Return only the lines of the listing below that run from the line with "25: (138, 174, 0.73)" through the line with "[00:01.700]", both ends included, exactly as written.
# # # # #
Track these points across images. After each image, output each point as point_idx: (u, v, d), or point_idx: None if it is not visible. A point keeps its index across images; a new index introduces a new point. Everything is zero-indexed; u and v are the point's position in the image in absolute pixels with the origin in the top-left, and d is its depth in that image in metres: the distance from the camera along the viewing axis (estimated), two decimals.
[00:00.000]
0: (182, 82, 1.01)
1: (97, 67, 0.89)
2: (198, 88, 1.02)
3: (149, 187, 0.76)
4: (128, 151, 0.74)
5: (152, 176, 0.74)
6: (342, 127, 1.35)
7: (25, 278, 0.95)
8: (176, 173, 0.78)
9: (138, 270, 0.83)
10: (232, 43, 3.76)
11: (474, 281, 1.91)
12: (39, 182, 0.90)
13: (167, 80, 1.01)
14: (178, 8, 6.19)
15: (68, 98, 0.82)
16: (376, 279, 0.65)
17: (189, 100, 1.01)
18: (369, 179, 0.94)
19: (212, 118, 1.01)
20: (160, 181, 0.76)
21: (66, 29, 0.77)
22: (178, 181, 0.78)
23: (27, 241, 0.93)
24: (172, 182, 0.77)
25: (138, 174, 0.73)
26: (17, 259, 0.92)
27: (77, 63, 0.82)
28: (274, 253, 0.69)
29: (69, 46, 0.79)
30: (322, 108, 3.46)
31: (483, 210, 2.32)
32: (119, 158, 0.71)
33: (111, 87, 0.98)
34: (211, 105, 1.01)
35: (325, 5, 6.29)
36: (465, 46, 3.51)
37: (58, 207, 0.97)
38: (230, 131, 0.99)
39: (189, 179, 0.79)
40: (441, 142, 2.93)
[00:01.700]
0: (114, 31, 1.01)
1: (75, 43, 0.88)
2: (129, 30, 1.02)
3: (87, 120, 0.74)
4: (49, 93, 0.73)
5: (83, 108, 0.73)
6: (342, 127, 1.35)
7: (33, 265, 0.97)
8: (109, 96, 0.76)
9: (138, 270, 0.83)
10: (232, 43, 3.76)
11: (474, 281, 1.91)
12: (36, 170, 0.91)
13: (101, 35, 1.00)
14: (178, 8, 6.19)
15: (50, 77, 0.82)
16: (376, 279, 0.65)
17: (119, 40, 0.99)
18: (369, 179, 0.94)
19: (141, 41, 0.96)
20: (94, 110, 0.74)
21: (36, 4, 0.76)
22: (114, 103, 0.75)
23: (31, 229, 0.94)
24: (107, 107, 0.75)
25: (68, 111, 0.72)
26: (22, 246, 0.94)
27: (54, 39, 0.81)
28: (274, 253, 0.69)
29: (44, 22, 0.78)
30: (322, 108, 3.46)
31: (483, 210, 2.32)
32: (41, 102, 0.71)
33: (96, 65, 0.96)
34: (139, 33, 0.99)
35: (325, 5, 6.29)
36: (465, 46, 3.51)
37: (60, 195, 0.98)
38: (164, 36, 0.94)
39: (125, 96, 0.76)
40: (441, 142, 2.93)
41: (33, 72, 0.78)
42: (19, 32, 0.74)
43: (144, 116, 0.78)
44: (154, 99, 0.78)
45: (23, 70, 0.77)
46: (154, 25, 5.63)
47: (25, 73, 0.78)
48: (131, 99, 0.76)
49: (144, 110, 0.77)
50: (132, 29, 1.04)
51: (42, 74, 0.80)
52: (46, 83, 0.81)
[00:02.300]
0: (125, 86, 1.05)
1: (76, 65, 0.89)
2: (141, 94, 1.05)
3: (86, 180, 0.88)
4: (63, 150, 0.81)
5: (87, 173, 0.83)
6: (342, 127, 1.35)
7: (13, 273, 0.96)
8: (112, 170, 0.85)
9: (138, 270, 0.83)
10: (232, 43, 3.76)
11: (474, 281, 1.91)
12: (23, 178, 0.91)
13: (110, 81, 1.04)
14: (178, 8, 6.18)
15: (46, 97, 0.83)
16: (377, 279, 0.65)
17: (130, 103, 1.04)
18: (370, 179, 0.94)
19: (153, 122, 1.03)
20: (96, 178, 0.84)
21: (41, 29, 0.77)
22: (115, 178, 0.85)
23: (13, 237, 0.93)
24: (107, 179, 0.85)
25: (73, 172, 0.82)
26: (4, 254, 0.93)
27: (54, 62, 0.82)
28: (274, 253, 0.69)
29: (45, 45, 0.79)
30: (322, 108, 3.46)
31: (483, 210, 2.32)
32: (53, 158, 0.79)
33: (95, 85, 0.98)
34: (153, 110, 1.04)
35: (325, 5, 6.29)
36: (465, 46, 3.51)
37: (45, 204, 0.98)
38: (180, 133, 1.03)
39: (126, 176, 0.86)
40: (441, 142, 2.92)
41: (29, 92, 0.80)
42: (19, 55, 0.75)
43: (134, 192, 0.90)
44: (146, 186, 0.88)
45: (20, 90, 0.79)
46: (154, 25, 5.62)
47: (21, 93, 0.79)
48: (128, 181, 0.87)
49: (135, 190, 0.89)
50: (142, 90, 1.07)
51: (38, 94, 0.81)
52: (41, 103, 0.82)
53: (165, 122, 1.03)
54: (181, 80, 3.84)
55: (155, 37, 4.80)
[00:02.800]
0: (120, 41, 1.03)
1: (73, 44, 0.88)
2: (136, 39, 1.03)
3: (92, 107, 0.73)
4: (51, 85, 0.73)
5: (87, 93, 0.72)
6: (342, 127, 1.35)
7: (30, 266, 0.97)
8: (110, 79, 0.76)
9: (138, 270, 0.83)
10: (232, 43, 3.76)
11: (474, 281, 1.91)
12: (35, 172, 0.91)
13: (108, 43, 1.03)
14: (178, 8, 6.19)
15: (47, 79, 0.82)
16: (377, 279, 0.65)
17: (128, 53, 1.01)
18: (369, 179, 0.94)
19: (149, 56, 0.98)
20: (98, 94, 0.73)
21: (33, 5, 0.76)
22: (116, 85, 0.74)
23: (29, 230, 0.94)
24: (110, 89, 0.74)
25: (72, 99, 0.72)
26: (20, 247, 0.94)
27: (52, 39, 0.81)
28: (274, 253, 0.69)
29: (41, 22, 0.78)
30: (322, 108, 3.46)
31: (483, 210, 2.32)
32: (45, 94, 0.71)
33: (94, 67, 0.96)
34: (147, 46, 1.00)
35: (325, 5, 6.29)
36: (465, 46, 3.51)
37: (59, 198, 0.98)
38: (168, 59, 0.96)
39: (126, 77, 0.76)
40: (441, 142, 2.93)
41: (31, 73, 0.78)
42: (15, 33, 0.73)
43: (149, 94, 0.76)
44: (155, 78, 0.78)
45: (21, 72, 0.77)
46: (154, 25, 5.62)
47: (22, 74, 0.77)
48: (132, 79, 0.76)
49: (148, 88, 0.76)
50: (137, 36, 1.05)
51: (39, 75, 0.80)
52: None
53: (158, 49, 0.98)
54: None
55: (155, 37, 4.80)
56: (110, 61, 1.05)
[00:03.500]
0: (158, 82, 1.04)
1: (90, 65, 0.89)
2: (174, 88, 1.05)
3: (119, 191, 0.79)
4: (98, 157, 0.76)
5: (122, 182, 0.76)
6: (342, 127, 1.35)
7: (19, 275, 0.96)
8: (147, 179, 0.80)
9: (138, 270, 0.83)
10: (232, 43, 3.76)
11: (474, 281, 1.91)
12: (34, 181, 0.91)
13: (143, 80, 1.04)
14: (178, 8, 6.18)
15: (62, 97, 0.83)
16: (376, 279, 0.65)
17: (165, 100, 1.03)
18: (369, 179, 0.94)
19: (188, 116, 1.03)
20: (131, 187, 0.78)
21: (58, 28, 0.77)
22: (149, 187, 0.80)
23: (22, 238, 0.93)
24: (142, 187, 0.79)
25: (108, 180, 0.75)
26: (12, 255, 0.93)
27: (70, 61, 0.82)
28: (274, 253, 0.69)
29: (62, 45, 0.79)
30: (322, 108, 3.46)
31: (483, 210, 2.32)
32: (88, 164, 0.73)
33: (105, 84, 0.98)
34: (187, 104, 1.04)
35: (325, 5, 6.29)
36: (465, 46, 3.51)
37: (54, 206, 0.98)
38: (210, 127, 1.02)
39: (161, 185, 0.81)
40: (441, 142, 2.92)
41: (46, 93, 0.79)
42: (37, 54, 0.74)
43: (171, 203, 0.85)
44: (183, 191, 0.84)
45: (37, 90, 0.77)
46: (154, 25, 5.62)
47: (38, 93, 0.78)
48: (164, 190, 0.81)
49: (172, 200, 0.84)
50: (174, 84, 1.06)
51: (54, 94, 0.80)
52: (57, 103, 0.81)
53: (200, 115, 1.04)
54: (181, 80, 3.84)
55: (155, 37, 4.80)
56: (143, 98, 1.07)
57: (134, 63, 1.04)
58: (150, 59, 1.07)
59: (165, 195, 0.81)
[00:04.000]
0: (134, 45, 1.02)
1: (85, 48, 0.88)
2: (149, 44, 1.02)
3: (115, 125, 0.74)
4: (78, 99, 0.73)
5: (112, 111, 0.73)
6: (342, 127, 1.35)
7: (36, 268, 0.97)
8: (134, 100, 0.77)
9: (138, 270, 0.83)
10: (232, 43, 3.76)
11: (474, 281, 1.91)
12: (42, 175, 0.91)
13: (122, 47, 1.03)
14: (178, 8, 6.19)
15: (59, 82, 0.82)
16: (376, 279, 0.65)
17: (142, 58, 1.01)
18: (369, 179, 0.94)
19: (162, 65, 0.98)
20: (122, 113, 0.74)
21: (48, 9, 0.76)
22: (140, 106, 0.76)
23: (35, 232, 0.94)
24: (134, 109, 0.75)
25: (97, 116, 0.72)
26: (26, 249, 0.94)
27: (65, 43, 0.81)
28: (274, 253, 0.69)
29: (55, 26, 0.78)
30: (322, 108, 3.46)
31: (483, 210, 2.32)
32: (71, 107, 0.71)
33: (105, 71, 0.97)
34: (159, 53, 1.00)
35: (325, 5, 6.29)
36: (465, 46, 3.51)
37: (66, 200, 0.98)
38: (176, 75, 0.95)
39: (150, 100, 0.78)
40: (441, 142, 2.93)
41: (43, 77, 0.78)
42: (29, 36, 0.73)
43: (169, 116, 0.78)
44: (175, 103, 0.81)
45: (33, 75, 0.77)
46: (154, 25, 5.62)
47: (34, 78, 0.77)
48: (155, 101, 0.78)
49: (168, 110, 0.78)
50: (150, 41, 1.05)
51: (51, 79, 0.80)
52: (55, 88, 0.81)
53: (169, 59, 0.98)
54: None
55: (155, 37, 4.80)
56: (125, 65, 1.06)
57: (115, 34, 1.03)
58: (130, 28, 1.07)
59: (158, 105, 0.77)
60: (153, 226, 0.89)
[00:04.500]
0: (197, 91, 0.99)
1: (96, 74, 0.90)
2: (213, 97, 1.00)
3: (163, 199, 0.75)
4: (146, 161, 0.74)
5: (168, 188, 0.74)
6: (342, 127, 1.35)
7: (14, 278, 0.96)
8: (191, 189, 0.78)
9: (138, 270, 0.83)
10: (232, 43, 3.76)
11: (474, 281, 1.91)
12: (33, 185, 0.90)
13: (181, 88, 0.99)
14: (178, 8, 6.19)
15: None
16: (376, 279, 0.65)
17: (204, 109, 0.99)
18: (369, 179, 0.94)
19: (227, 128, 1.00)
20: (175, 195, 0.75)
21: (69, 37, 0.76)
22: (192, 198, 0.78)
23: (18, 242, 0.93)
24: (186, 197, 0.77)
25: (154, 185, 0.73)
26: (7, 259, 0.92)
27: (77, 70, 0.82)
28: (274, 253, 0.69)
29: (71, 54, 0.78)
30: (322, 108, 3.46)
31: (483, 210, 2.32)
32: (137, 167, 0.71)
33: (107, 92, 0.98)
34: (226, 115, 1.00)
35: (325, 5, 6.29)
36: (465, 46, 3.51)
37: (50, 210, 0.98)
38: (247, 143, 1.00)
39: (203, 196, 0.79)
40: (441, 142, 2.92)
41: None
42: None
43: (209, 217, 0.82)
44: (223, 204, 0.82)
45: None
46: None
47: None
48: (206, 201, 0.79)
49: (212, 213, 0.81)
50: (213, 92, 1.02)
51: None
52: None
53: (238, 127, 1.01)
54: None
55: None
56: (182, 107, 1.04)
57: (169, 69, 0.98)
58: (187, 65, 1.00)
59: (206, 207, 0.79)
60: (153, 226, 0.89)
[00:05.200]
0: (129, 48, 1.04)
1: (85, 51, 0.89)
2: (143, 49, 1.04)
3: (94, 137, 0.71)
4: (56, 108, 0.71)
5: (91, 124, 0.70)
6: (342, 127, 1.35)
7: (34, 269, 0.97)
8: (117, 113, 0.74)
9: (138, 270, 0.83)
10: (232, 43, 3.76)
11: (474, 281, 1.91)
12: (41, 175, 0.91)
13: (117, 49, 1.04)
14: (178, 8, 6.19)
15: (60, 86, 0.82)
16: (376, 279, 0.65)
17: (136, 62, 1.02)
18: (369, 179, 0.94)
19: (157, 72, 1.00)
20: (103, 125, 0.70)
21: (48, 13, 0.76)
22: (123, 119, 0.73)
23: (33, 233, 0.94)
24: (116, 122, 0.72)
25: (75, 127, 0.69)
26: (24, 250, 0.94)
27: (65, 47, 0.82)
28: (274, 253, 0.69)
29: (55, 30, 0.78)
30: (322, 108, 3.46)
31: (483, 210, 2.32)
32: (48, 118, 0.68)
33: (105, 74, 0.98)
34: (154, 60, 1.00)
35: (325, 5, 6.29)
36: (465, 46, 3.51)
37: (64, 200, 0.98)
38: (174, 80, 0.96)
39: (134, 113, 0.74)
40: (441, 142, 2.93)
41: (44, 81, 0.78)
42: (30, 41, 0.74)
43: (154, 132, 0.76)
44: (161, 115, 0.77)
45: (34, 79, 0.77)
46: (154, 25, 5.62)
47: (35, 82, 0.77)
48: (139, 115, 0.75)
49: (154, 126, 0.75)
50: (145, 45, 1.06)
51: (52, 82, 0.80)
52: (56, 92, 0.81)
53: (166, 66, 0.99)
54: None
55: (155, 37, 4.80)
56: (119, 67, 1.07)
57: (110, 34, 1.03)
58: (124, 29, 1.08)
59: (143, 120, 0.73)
# # # # #
* **Answer to the problem**
25: (138, 174, 0.73)
26: (17, 259, 0.92)
27: (77, 63, 0.82)
28: (274, 253, 0.69)
29: (69, 46, 0.79)
30: (322, 108, 3.46)
31: (483, 210, 2.32)
32: (119, 158, 0.71)
33: (111, 87, 0.98)
34: (211, 105, 1.01)
35: (325, 5, 6.29)
36: (465, 46, 3.51)
37: (58, 207, 0.97)
38: (230, 131, 0.99)
39: (189, 179, 0.79)
40: (441, 142, 2.93)
[00:01.700]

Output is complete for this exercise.